§ **Activity list**
(1) In the text about Ursula Bogner's recordings, shorten the paragraph that begins "The story of how Jelinek came across" while keeping its main facts.
(2) Pick up the text about Ursula Bogner's recordings after its final sentence and write what comes next.
** Document text follows **
The story of how Jelinek came across these personal home recordings is no less intricate. Jelinek first heard about the recordings from Ursula Bogner's son, Sebastian, who happened to be sitting next to him on a flight. From there, the two began corresponding and eventually the son sent Jelinek his mother's tapes. The large collection of recordings Jelinek received betrayed a dabbler who spent over twenty years experimenting with different styles and possibilities, from exercises in oscillation and modulation, to the layering of rhythmic patterns, to simple electronic pop melodies.
Recordings 1968 – 1988 collects 16 of these early electronic collages, many of which clock under two minutes, and presents them as a crate-digging, proto-techno discovery along the lines of BBC Radiophonic Workshop alumni such as Daphne Oram and Delia Derbyshire. Raymond Scott comes to mind as well. Bogner's work exhibits that same kind of curiosity with what those machines could do: it's simple and short and imperfect.
** End of Document text **
** Records shown follows **
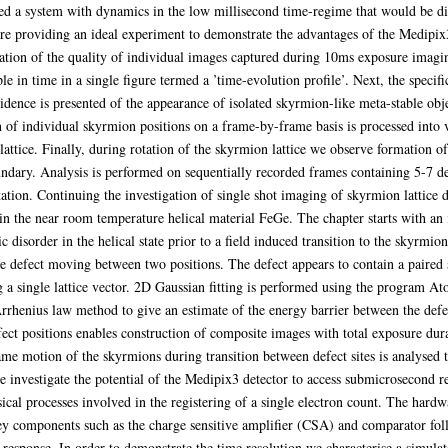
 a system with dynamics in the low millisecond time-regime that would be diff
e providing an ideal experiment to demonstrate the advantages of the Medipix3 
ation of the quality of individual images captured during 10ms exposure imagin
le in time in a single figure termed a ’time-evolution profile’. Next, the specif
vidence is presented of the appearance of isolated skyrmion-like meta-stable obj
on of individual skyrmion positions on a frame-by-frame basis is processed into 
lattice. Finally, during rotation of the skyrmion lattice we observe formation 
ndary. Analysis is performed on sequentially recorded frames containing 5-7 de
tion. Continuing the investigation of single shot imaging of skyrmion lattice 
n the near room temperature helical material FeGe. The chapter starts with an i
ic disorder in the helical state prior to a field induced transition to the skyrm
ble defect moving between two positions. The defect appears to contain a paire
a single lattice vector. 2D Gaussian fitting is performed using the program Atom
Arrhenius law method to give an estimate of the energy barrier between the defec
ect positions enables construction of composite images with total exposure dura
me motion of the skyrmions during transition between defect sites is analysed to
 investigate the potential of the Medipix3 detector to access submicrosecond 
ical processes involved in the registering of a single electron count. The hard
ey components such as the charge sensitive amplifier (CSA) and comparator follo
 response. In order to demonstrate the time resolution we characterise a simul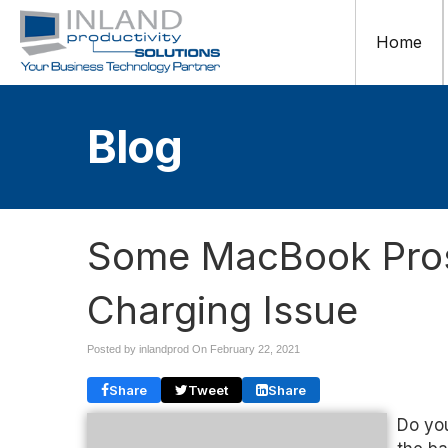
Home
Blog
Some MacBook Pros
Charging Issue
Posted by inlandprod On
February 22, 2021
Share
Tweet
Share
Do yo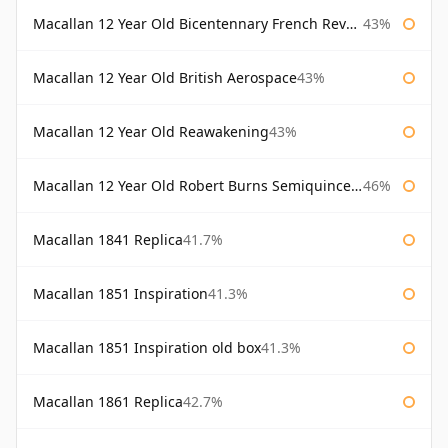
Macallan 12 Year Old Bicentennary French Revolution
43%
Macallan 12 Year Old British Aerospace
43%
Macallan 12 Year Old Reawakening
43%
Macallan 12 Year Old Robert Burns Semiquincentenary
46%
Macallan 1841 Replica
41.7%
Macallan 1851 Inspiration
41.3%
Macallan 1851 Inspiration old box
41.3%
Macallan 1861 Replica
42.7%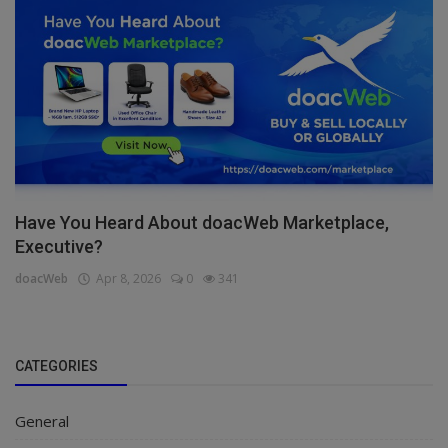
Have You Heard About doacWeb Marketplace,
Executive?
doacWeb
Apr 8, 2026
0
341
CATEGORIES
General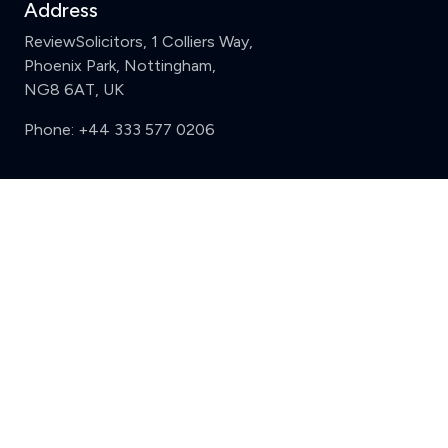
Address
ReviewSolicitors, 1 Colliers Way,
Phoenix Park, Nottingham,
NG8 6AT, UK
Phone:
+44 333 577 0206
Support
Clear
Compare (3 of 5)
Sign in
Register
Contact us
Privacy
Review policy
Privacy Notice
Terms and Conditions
** End of Records shown **
** Records shown follows **
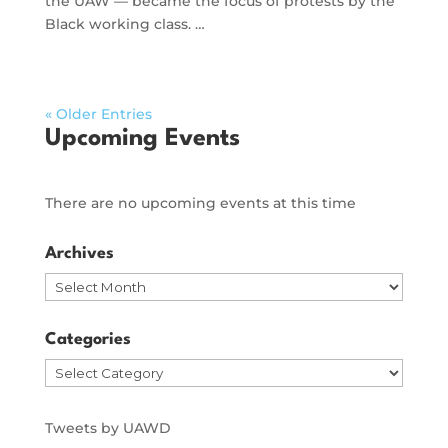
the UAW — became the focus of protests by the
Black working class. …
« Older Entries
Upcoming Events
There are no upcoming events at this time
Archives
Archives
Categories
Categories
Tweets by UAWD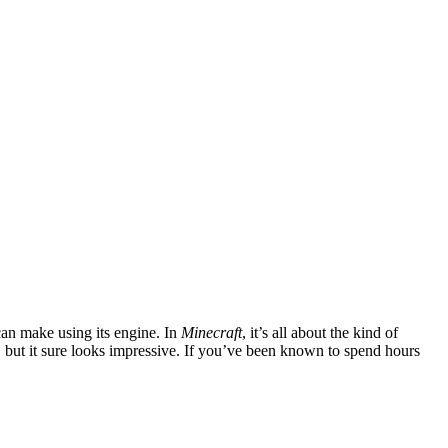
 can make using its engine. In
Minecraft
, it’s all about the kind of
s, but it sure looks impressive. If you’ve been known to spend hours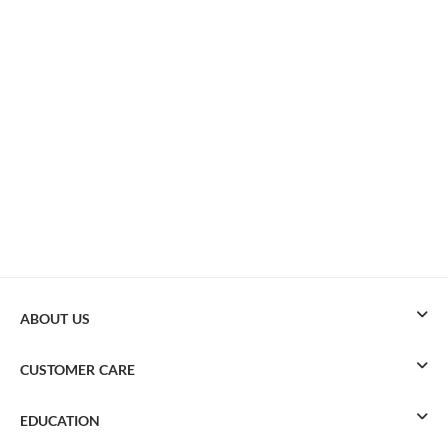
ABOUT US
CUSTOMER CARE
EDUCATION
** End of Records shown **
** Records shown follows **
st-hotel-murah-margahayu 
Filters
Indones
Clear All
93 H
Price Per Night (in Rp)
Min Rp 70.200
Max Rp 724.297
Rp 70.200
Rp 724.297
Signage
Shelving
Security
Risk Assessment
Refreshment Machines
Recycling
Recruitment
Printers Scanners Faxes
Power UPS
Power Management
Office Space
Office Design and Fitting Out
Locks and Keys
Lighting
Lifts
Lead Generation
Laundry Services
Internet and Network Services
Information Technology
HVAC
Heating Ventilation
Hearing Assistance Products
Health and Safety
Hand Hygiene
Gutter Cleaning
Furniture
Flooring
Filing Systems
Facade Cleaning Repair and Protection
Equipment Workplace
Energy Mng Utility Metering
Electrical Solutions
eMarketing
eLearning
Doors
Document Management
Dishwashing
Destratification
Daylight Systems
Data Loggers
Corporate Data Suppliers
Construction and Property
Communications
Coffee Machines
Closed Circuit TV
** End of Records shown **
§ **Answers per task**
(1) Jelinek heard about the recordings from Ursula Bogner's son, Sebastian, who was sitting next to him on a flight. The two began writing to each other, and Sebastian eventually sent Jelinek his mother's tapes. The large collection revealed a dabbler who experimented for over twenty years with many styles, from oscillation and modulation exercises to layered rhythmic patterns to simple electronic pop melodies.

(2)
But, most of all, it is convincingly private music. Whether it's for real or "merely" Jelinek, the charm of someone just trying this stuff out, with little precedence and no real ambition to make it known, is what makes it sound sincere. Bogner is carefully placed in a musical trajectory that is still being excavated through a steady stream of reissues, but she's not positioned as a pioneer, an innovator or even a significant participant—she's just one of the first bedroom producers testing out this music on her own.
Her early recordings are more concerned with the sound theories coming from Herbert Eimert's Studio, but gradually Bogner's work takes on a more pronounced rhythmic underbelly that ultimately pushes it closer to Dr. Who territory. It all sounds appropriately vintage, with old synthesizers looping out according to mathematical patterns that weave together basic melodies and cold, eerie soundscapes eking and echoing out evocations of outer space.
Of course, there is the distinct possibility that Recordings 1969 – 1988 may just be an extension of Jelinek's compulsion to create the perfect concept album. Ever since 2005's Kosmischer Pitch, Jelinek has looked increasingly backwards to the early roots of electronic music for inspiration. And it's a direction that suits him, as he has turned out some of the most compelling music of his career from these flashbacks. He knows how to get under the skin of an era.
Any way you look at it, Recordings 1969 – 1988 is pleasantly nostalgic. As a bona fide discovery, Ursula Bogner is a throwback curiosity to the innocence and discovery of electronic music's early days. And as an elaborate disguise, these recordings, packaging and back story are all the more impressive for the lengths that Jelinek has taken for the sake of emulating authenticity.
Tracklist 01. Begleitung für Tuba (1982)
02. Inversion (1978)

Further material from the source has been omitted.